**SUPPLIED INFORMATION:**
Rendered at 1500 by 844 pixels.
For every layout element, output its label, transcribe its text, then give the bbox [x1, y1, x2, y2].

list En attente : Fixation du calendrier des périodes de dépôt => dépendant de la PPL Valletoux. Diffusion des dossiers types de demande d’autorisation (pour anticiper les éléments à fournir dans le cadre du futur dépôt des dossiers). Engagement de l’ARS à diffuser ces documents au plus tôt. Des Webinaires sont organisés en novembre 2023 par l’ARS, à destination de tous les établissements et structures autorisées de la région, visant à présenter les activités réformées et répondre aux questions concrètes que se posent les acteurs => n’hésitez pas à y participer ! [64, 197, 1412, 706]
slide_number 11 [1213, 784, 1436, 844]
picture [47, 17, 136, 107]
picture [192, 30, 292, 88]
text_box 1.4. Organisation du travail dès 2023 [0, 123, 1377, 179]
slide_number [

**WHAT TO WORK ON:**
Each record above has to be set down again, exactly and completely.

**RESPONSE AREA:**
Rendered at 1500 by 844 pixels.
For every layout element, output its label, transcribe its text, then give the bbox [x1, y1, x2, y2].

list En attente : Fixation du calendrier des périodes de dépôt => dépendant de la PPL Valletoux. Diffusion des dossiers types de demande d’autorisation (pour anticiper les éléments à fournir dans le cadre du futur dépôt des dossiers). Engagement de l’ARS à diffuser ces documents au plus tôt. Des Webinaires sont organisés en novembre 2023 par l’ARS, à destination de tous les établissements et structures autorisées de la région, visant à présenter les activités réformées et répondre aux questions concrètes que se posent les acteurs => n’hésitez pas à y participer ! [64, 197, 1412, 706]
slide_number 11 [1213, 784, 1436, 844]
picture [47, 17, 136, 107]
picture [192, 30, 292, 88]
text_box 1.4. Organisation du travail dès 2023 [0, 123, 1377, 179]
slide_number [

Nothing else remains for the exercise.